対象テキスト:
----------

テンポを考えると「123」で充分です。「イチニサン」「ワンツースリー」と使い
分けもできます。(後日掲載する補作S7など)
(3) 補作N05の台詞「オリャ~」は、康太の活発さ(子どもらしさ)をイメージしました。
(1) 原作N07~14について、「水谷が塾のため帰る」のがこのとき初めてなら、これらの
やりとりは違和感ありません。しかし「初めてかどうか」は、脚本内には描かれてい
ません。「これまでも定例的に帰る(たとえば週に何度か)」とも考えられます。そ
うなると康太の驚きや「どうするんだよ」、またパツキンの「康太のチーム、一人少
なく…」の提案は定例性に反して不自然なやりとり(これまでも経験した事態なのに、
さも今が初めてのような反応)といえます。このほかに、いつも偶数人数でドロケイ
をしているのも考えがたいです。奇数人数でチーム分けして、4人対3人といったと
きもあるのが自然です。原作S8(対比表3-B)でも、パツキンが「人数なんてい
つも違うだろが」と言っています(脚本内に書かれた事実)。つまり偶数人数も奇数
もあると考えられます。したがって補作の変更意図は「想定内の遊び方」をイメージ
したやりとりにしました。

----------

提供データ:
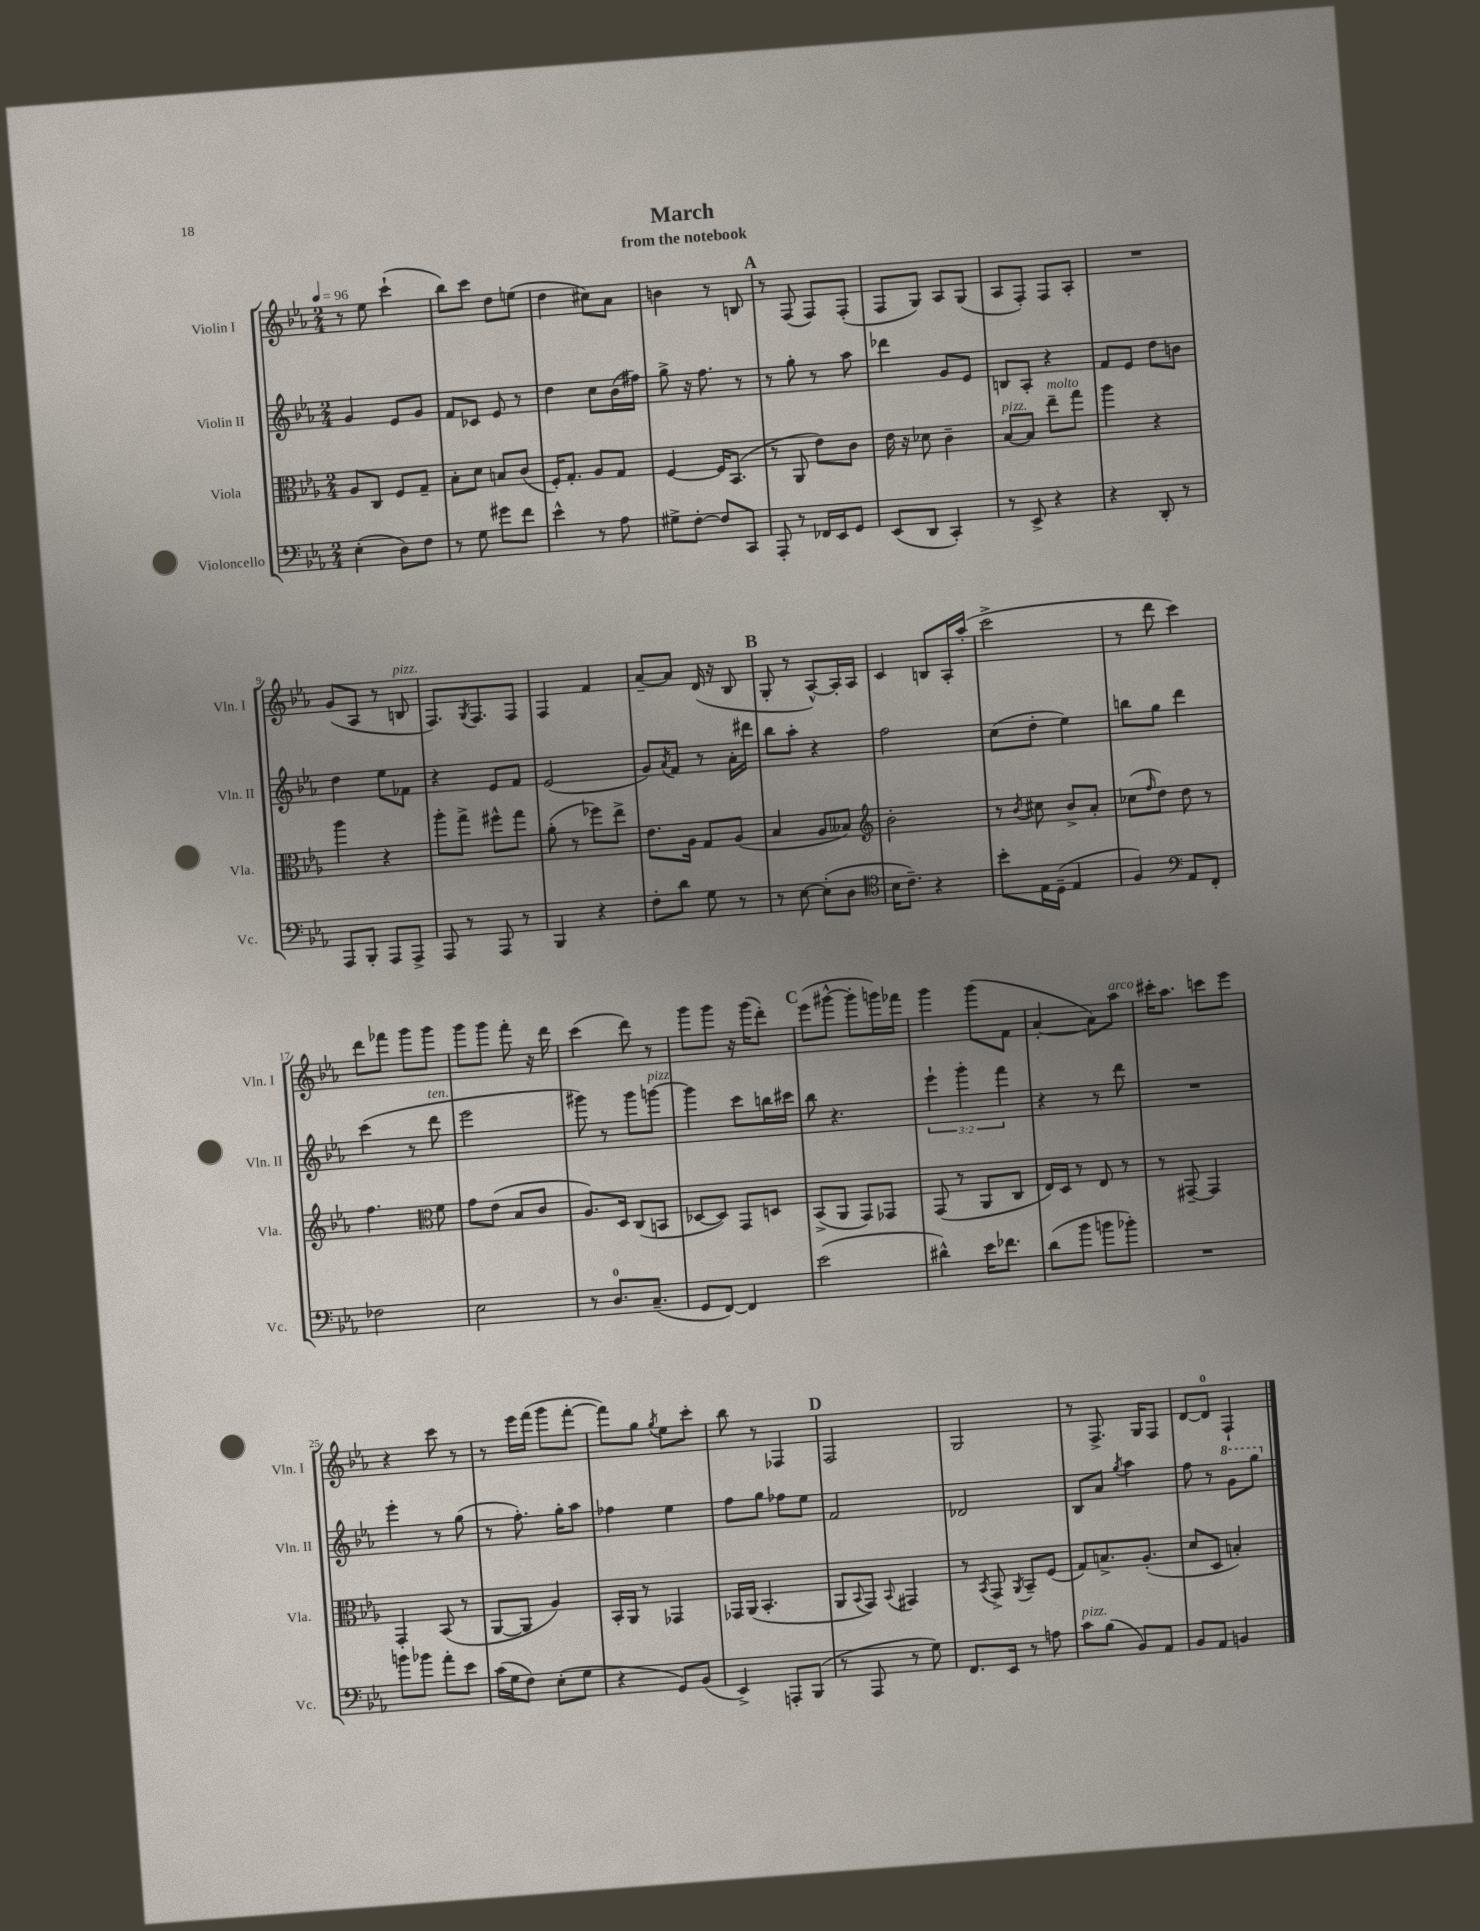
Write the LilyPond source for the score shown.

----------

作業内容:
[1] 対象テキストのうち、「(1) 原作N07~14につ」から「したやりとりにしました。」までの部分を一字一句変えずに返してください。
[2] 対象テキストによると、補作N05の台詞「オリャ~」は康太のどのような面をイメージしたものですか。

作業別の結果:
[1]
(1) 原作N07~14について、「水谷が塾のため帰る」のがこのとき初めてなら、これらの
やりとりは違和感ありません。しかし「初めてかどうか」は、脚本内には描かれてい
ません。「これまでも定例的に帰る(たとえば週に何度か)」とも考えられます。そ
うなると康太の驚きや「どうするんだよ」、またパツキンの「康太のチーム、一人少
なく…」の提案は定例性に反して不自然なやりとり(これまでも経験した事態なのに、
さも今が初めてのような反応)といえます。このほかに、いつも偶数人数でドロケイ
をしているのも考えがたいです。奇数人数でチーム分けして、4人対3人といったと
きもあるのが自然です。原作S8(対比表3-B)でも、パツキンが「人数なんてい
つも違うだろが」と言っています(脚本内に書かれた事実)。つまり偶数人数も奇数
もあると考えられます。したがって補作の変更意図は「想定内の遊び方」をイメージ
したやりとりにしました。

[2] 康太の活発さ(子どもらしさ)です。